[Written task] Compute how many lines in the entries below include the string "องบรรจ". Only the number is wanted.

[Supplied material]

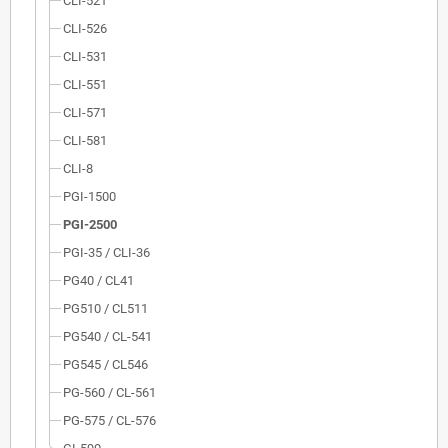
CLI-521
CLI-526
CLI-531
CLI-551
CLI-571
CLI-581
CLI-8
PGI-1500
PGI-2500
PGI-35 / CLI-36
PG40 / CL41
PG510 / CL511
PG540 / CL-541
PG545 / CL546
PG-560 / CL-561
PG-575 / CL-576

...

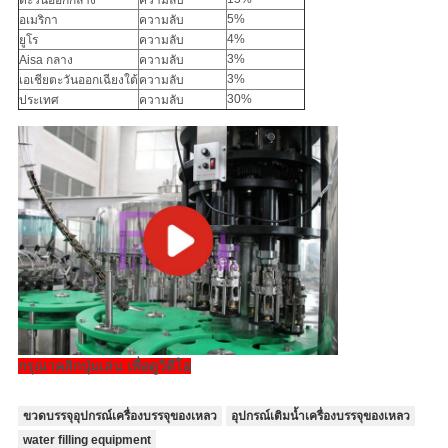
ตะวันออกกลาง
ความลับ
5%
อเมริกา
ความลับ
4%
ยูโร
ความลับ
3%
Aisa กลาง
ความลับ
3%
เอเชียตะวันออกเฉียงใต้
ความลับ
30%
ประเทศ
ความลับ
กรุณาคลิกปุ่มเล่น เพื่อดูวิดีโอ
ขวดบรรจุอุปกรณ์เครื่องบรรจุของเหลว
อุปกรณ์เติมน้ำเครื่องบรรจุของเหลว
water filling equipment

==

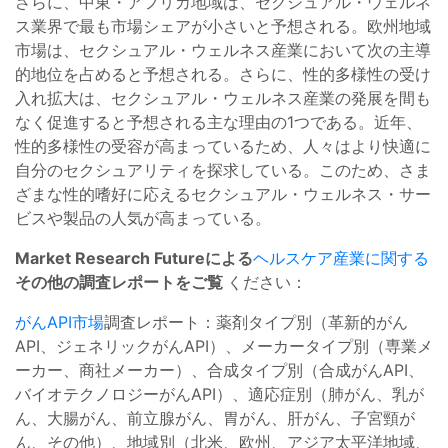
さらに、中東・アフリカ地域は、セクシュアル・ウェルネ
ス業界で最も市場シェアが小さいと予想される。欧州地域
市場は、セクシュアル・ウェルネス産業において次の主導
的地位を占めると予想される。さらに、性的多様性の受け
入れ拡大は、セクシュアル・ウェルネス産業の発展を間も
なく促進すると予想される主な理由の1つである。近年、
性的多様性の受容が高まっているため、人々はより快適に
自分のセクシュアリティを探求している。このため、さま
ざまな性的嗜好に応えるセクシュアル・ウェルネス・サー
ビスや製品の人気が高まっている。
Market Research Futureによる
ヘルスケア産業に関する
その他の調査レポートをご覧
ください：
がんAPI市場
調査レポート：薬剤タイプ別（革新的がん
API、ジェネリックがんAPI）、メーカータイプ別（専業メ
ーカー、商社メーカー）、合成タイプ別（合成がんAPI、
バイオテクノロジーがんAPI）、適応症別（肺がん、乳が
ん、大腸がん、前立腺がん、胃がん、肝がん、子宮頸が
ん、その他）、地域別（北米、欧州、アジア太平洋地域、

[Final answer] 2